| WHAT TO PRODUCE |
Scan the listing below for "стекла", then report every line that has it.

| SOURCE MATERIAL |
+++++

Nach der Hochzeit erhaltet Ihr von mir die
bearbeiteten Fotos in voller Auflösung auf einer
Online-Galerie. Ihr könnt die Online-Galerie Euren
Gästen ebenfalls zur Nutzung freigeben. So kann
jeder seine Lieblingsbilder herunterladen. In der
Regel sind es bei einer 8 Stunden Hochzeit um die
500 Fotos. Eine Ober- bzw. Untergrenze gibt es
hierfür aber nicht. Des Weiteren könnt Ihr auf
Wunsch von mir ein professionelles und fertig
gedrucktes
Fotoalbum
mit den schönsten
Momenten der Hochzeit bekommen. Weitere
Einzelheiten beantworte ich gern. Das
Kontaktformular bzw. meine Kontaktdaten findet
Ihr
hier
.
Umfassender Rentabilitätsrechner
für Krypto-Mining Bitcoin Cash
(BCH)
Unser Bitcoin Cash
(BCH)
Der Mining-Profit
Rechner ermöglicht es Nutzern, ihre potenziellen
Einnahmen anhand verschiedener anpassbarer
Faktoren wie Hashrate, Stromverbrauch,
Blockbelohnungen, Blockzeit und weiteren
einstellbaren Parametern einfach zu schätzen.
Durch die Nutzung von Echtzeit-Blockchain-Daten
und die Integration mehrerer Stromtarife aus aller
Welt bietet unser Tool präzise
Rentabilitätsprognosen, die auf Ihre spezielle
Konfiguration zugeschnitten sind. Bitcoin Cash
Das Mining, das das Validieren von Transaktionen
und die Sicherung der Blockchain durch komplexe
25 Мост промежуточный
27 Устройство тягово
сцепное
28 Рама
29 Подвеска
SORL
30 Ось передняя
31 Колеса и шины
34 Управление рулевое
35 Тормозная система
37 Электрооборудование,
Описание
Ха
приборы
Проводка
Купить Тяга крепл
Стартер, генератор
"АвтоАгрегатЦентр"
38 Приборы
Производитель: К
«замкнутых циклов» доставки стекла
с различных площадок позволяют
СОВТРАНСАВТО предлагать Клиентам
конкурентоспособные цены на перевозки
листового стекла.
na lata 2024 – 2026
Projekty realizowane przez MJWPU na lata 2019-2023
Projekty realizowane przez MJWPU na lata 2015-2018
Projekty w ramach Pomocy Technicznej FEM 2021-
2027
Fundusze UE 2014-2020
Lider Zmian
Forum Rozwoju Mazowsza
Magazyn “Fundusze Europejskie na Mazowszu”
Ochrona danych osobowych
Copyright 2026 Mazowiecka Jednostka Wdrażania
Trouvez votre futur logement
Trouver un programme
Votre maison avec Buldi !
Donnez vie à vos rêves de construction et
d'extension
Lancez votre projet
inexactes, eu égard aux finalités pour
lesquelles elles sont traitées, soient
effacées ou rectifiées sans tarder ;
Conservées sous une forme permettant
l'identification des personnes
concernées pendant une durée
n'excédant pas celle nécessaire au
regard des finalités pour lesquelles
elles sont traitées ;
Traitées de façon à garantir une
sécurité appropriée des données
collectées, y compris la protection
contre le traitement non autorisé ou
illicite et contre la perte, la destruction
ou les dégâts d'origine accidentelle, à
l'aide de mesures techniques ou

+++++

| SOLUTION FOR THIS EXERCISE |
«замкнутых циклов» доставки стекла
листового стекла.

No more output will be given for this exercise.